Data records
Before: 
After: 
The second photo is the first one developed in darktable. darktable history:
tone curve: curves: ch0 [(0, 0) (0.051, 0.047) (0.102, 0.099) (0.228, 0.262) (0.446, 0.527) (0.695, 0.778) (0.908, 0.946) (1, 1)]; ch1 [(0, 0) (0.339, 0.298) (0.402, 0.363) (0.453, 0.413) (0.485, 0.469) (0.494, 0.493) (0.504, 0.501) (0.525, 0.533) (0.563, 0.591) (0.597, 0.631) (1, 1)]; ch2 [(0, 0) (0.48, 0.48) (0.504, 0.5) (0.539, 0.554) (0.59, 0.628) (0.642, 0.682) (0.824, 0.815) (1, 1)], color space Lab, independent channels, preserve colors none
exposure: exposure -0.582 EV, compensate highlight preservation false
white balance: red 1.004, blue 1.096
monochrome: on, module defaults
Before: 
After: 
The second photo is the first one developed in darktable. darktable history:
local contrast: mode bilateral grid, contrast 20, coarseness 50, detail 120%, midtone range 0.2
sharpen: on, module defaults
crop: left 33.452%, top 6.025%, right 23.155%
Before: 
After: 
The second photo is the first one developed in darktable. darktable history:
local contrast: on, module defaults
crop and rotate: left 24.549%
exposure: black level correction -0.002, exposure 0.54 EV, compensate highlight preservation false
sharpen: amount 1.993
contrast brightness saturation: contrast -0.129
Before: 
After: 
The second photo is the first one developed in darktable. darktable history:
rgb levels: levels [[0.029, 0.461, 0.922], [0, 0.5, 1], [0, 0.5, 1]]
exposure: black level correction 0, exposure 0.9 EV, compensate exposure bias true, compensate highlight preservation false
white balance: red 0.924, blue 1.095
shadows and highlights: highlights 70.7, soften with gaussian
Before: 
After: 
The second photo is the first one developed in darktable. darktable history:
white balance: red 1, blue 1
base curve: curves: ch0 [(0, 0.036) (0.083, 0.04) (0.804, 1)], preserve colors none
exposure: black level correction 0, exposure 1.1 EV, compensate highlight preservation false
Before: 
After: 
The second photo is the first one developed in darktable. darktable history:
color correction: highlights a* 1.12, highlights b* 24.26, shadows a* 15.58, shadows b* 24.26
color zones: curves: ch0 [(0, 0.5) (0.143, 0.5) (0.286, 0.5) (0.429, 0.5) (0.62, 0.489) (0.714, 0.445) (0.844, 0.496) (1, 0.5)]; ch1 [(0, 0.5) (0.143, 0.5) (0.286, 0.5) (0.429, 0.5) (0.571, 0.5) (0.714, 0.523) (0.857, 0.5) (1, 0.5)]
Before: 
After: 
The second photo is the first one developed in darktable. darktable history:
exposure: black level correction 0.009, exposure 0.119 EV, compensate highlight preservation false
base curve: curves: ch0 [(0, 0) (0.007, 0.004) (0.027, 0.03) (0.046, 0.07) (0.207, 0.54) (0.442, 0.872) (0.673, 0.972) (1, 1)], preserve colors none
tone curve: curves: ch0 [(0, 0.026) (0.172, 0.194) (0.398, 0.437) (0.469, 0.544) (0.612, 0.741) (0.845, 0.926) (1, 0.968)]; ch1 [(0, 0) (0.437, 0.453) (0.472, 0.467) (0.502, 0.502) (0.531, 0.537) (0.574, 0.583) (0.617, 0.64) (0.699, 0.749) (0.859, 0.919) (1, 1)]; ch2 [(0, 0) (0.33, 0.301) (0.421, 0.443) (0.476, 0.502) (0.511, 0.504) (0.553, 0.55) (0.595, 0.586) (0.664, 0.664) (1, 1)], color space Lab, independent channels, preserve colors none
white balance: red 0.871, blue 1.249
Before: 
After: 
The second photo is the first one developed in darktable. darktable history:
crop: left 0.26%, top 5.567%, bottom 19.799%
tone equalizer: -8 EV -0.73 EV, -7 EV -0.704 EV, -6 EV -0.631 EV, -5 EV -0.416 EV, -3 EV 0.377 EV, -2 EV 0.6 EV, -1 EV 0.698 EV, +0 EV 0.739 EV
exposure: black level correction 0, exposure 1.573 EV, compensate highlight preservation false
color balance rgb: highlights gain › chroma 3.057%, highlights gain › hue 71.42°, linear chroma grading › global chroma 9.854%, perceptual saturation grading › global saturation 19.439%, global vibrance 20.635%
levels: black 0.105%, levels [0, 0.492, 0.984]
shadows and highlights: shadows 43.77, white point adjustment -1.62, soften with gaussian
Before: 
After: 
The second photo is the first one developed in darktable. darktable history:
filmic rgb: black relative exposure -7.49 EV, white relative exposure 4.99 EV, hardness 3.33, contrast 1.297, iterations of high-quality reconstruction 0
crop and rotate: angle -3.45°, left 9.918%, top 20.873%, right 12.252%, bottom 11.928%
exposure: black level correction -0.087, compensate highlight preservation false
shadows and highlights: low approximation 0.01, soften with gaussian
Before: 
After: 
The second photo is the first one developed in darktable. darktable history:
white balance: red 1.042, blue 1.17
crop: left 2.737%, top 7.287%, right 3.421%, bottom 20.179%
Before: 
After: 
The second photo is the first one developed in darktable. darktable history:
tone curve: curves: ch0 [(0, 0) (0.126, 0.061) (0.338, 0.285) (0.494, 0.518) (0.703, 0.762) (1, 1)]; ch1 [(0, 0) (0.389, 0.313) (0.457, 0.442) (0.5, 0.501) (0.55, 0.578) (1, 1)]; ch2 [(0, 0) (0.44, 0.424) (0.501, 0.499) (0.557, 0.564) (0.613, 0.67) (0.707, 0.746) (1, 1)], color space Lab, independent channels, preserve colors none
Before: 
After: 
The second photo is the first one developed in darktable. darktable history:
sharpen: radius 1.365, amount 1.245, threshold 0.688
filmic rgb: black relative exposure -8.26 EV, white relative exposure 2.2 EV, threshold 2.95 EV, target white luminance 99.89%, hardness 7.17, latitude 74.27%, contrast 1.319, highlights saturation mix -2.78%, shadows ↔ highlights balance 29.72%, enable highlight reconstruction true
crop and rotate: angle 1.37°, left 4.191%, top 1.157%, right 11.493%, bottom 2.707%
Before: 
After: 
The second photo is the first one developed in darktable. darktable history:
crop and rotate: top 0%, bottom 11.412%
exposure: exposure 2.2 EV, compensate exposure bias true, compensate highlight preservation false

> **Given task**
Repeat the items word for word, from the start of the items through the line containing "exposure: exposure -0.582", including that line.

> **Exercise result**
Before: 
After: 
The second photo is the first one developed in darktable. darktable history:
tone curve: curves: ch0 [(0, 0) (0.051, 0.047) (0.102, 0.099) (0.228, 0.262) (0.446, 0.527) (0.695, 0.778) (0.908, 0.946) (1, 1)]; ch1 [(0, 0) (0.339, 0.298) (0.402, 0.363) (0.453, 0.413) (0.485, 0.469) (0.494, 0.493) (0.504, 0.501) (0.525, 0.533) (0.563, 0.591) (0.597, 0.631) (1, 1)]; ch2 [(0, 0) (0.48, 0.48) (0.504, 0.5) (0.539, 0.554) (0.59, 0.628) (0.642, 0.682) (0.824, 0.815) (1, 1)], color space Lab, independent channels, preserve colors none
exposure: exposure -0.582 EV, compensate highlight preservation false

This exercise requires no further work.